KOAH’ta ilk yapılacak tedavi seçeneği sigaranın bırakılmasıdır. Bu konuda desteğe ihtiyaç duyduğunuzda göğüs hastalıkları hekiminiz, sigara bırakma poliklinikleri ve Sağlık Bakanlığı Sigara Bıraktırma Hattı ‘171’ sizlere yardımcı olmaktadır.

Düzenli egzersiz

KOAH’ta düzenli egzersizin hastaneye yatma oranlarını azalttığı görülmüştür. Egzersiz nefes alma kapasitenizi artırır. Solunum kas egzersizleri, yürüyüş ve yüzme en fazla önerilen egzersizlerdir.  

 Cihazlara uyumun önemi

Hekiminizin düzenlediği nefes açıcı ilaçların son dönemlerde giderek artan çeşitte cihazlarla verilmesi kafa karışıklığı yaratabilmektedir. Hekiminizden cihazın kullanımını ayrıntılı şekilde öğrenmenizi, gerekirse her kontrolde tekrar etmenizi öneriyoruz. En iyi cihaz ve ilaç hastanın kullanabildiği, alışabildiği cihazdır. Hastanın uyum sağlayamadığı durumlarda tedavide aksamalar yaşanacaktır.

 İdeal kilonun korunması

KOAH hastalarının nefes alma işi daha fazla enerji gerektirmektedir, bu nedenle ideal ağırlık korunmalıdır. Beslenme düzeninin yaklaşık yarıya yakını yağ olmalıdır. Nişastalı, unlu ve şekerli yiyecekler ise karbondioksit üretimini artırdığından akciğerlerin kanı karbondioksitten temizleme işini artıracak, nefes darlığı artacaktır. Bu nedenle bu yiyeceklerin tüketimi azaltılmalıdır. İdeal kilo dengenizi korumakta zorlanıyorsanız diyetisyen önerisi almanız uzun vadede sizin için avantajlı olacaktır.

 Solunum yolu enfeksiyonlarından korunma

Hastalıklardan korunmak da KOAH tedavisinin önemli bir bileşenidir. Bu konuda kalabalık ortamlardan uzak durmak, gereken durumlarda maske takmak, çok fazla ziyaretçi kabul etmemek, üst solunum yolu infeksiyonu geçiren kişilerle yakın teması azaltmak, grip, zatürre ve COVID aşılarını olmak önerilmektedir.

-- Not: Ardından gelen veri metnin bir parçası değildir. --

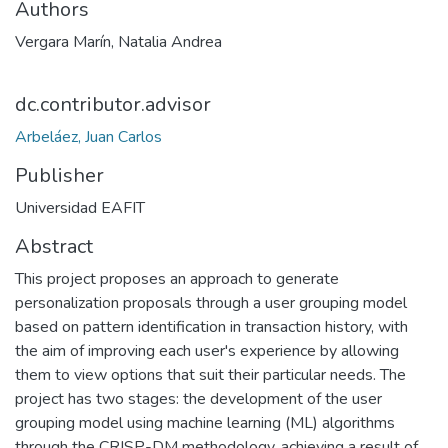
Authors
Vergara Marín, Natalia Andrea
dc.contributor.advisor
Arbeláez, Juan Carlos
Publisher
Universidad EAFIT
Abstract
This project proposes an approach to generate
personalization proposals through a user grouping model
based on pattern identification in transaction history, with
the aim of improving each user's experience by allowing
them to view options that suit their particular needs. The
project has two stages: the development of the user
grouping model using machine learning (ML) algorithms
through the CRISP-DM methodology, achieving a result of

Eğer nefes darlığınız günlük aktivitelerinizi engeller duruma gelmiş ve hastalığınız ilerlemiş ise hekiminiz oksijen tedavisi açısından sizi değerlendirerek nefes ve öksürme tekniklerini öğrenmeniz, nefes darlığınızın azaltılması, solunum kaslarınızın geliştirilmesi için pulmoner (solunum) rehabilitasyon önerebilir.”

 KOAH’A EŞLİK EDEN EK HASTALIKLAR

Erken tanı ile “KOAH” hastalığının ilerlemesi önlenebilir

Doç. Dr. Nalan Ogan
Ankara Ufuk Üniversitesi Tıp Fakültesi Göğüs Hastalıkları Ana Bilim Dalı 

“KOAH, öncelikle akciğerleri etkilemekle beraber kronik sistemik etkilenim nedeniyle çok bileşenli bir hastalık olarak karşımıza çıkmaktadır. KOAH hastalarının yarısında birden fazla ek hastalık (komorbidite) bulunmaktadır. 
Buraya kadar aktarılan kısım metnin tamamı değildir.